Collected data entries
#####
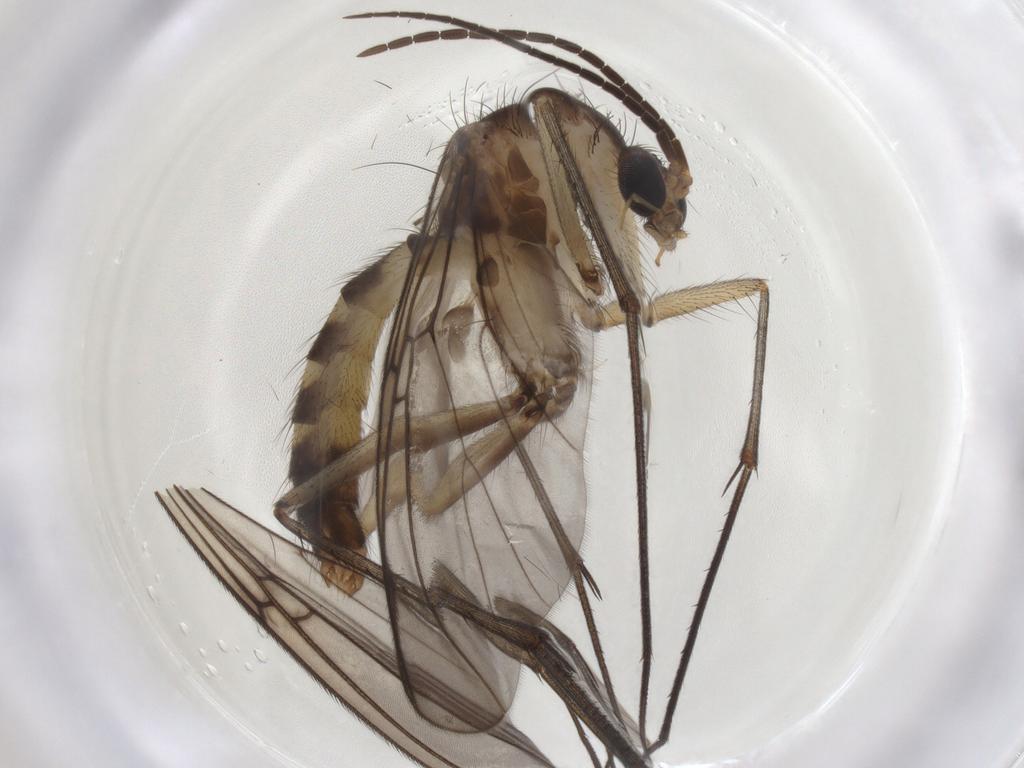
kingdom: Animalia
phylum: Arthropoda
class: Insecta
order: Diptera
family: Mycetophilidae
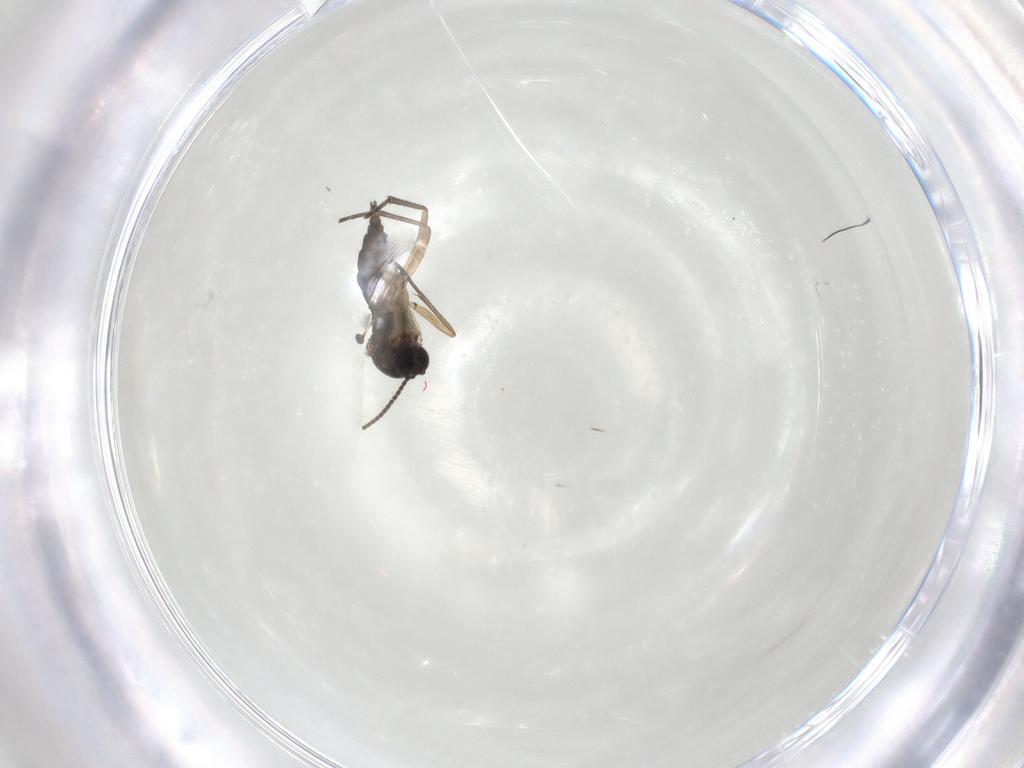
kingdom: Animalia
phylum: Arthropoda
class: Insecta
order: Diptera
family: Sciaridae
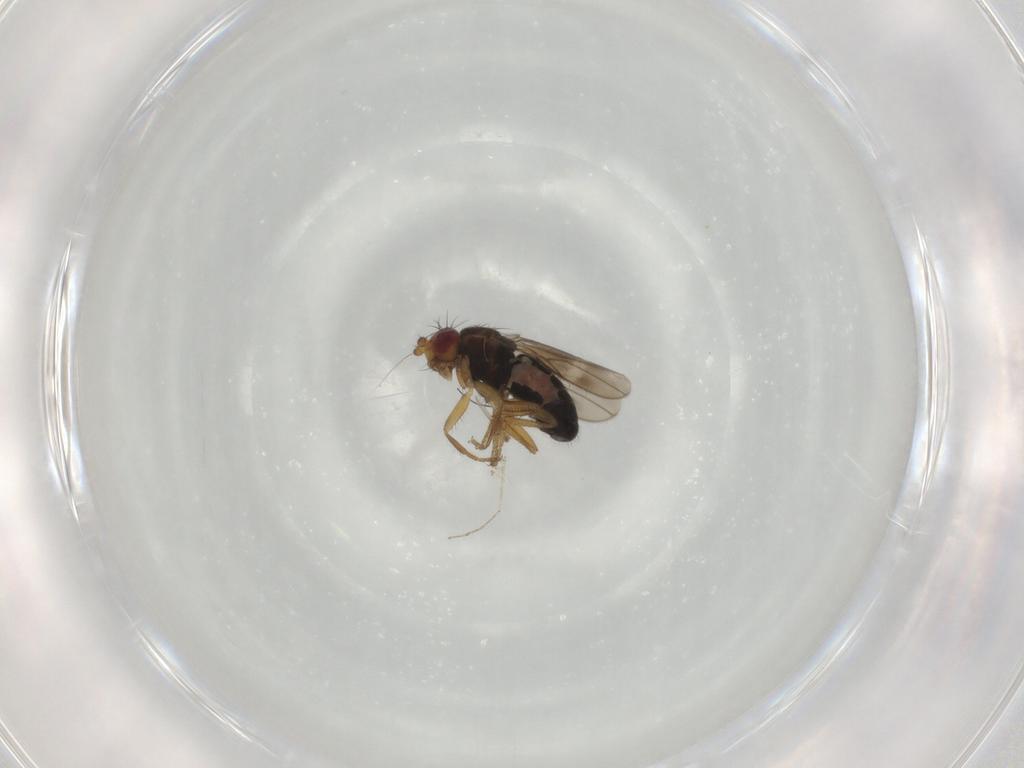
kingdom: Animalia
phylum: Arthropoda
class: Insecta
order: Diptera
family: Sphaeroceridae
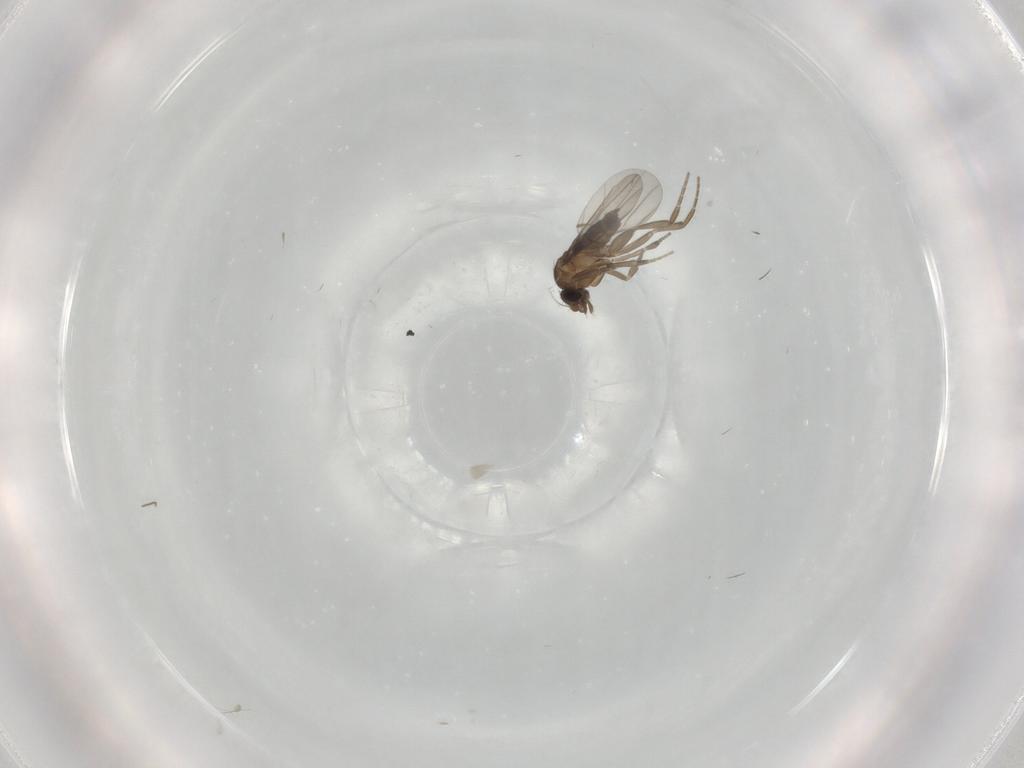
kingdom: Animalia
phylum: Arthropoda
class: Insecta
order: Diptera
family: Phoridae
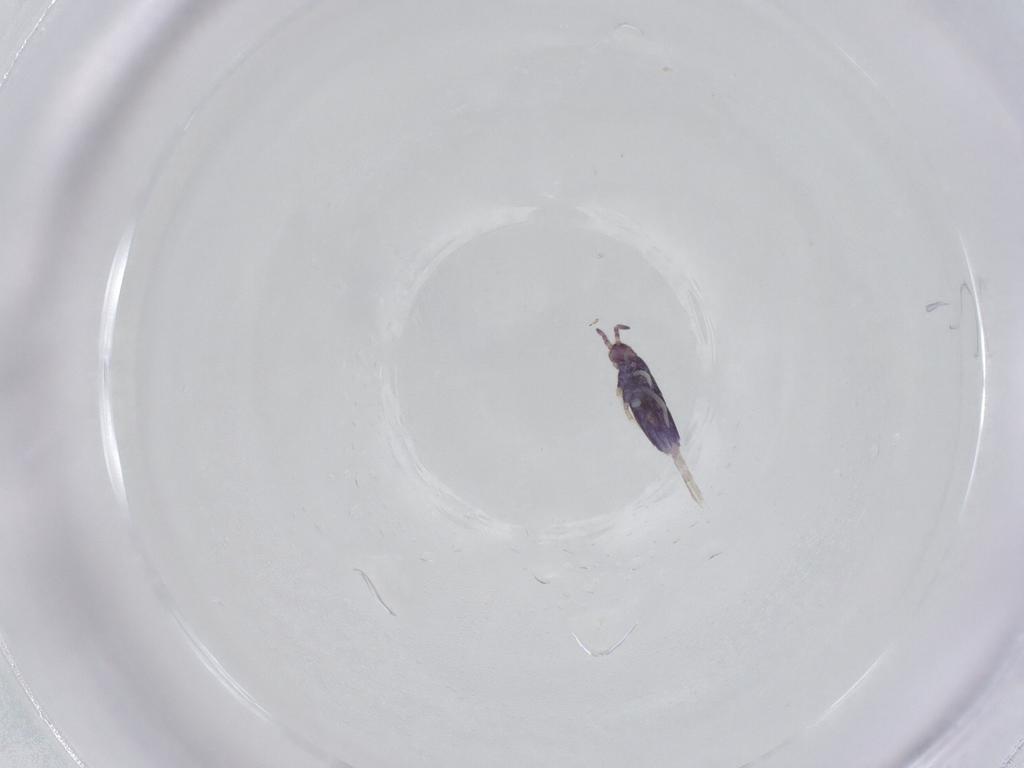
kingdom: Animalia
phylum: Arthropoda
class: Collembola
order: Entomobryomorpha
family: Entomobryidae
#####
= Written problem =
Could you reproduce every line of all the records above word for word, leaving the pictures out?

= Worked solution =
kingdom: Animalia
phylum: Arthropoda
class: Insecta
order: Diptera
family: Mycetophilidae
kingdom: Animalia
phylum: Arthropoda
class: Insecta
order: Diptera
family: Sciaridae
kingdom: Animalia
phylum: Arthropoda
class: Insecta
order: Diptera
family: Sphaeroceridae
kingdom: Animalia
phylum: Arthropoda
class: Insecta
order: Diptera
family: Phoridae
kingdom: Animalia
phylum: Arthropoda
class: Collembola
order: Entomobryomorpha
family: Entomobryidae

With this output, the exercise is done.